Desci as escadas e fui para a delegacia. Ora, agi como se conduzisse um suspeito. O pior de tudo é que ele, o fantasma, certamente seria liberado na audiência de custódia.     


De volta à antiga Grécia

 

O quão de antigo me reporto? Ao século VIII ou VII a.C. Sim, uma Grécia muito antiga. E lá estava o Panteon; e lá estavam os deuses. Se bem que os deuses de então empenhavam-se em exibir as mesmas imperfeições dos seres humanos. Pergunta-se: eram, de fato, deuses? Deuses ardilosos, vingativos, exibidos; deuses que assediavam e seduziam mulheres, que cometiam adultério e incesto. O Panteon era o lugar preferido para que os deuses tecessem tramoias, planos para adulterar e ludibriar os mortais.

Mas aí surge Prometeu, e juntamente com seu irmão levaram aos seres humanos o fogo roubado dos deuses, ou seja, deram aos mortais a chance de pensarem, de falarem, de exporem seus problemas e suas opiniões. O castigo dado a Prometeu foi exemplar, afinal seres humanos não mais permitiriam ser manipulados. As retaliações foram terríveis; todos os tipos de males foram lançados sobre nós. À boca pequena, há quem diga que a guerra do Peloponeso, 431 à 404 a. C., teria sido cortina de fumaça, pois a democracia, uma aspiração do povo, precisava sofrer obstáculos.

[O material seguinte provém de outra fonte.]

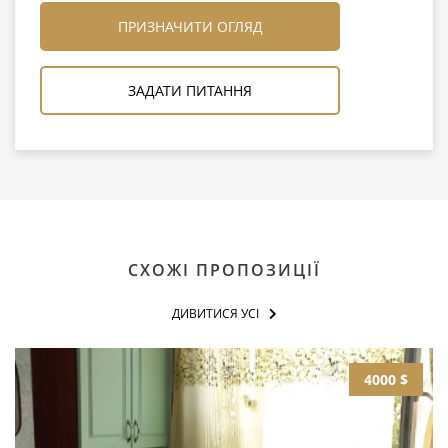
ПРИЗНАЧИТИ ОГЛЯД
ЗАДАТИ ПИТАННЯ
СХОЖІ ПРОПОЗИЦІЇ
ДИВИТИСЯ УСІ
4000 $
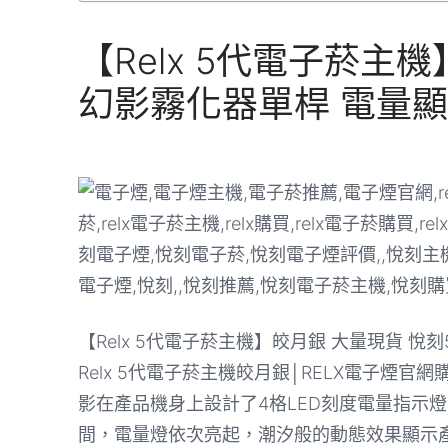
【Relx 5代電子菸主
幻影霧化器單桿 電量
【Relx 5代電子菸主機】皎月銀 大量現貨 悅
Relx 5代電子菸主機皎月銀│RELX電子煙
影在產品機身上設計了4格LED刻度電量指示
間，電量燈依次亮起，潮汐般的動態效果顯示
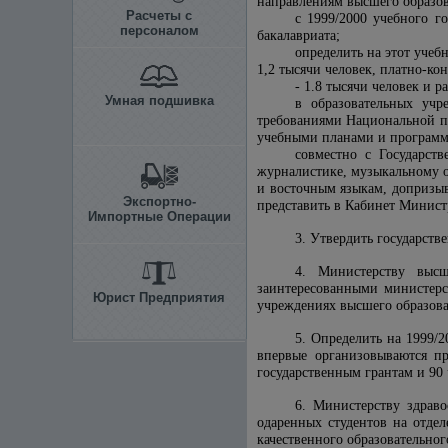
направлениям высшего образов
Расчеты с
с 1999/2000 учебного г
персоналом
бакалавриата;
определить на этот учеб
1,2 тысячи человек, платно-ко
- 1.8 тысячи человек и 
Умная подшивка
в образовательных учр
требованиями Национальной п
учебными планами и программ
совместно с Государст
журналистике, музыкальному об
и восточным языкам, допризы
Экспортно-
представить в Кабинет Минист
Импортные Операции
3. Утвердить государств
4. Министерству высш
заинтересованными министерс
Юрист Предприятия
учреждениях высшего образова
5. Определить на 1999/
впервые организовываются пр
государственным грантам и 90
6. Министерству здрав
одаренных студентов на отде
качественного образовательног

Pergunta-se: os dias atuais são diferentes? Não! Enfim, retornamos ou permanecemos na Grécia antiga? Os “Panteões” da atualidade se travestem de Encontros de Cúpula, Fóruns Econômicos, Organizações Mundiais. As mesmas famílias, ainda que ocultas, (os mesmos falsos deuses de outrora), orientam a economia, obstruem informações, estimulam gastos, promovem guerras, financiam epidemias, e não só pelo poder, mas a visar o lucro das indústrias farmacêuticas, alimentícias, armamentista, etc. Curioso: continuamos sendo manipulados e tudo em nome da democracia. Os mais exaltados clamam: “Onde está Prometeu?” Ora, está presente, só que agora exibe a alcunha de Redes Sociais. Por isso querem calá-lo!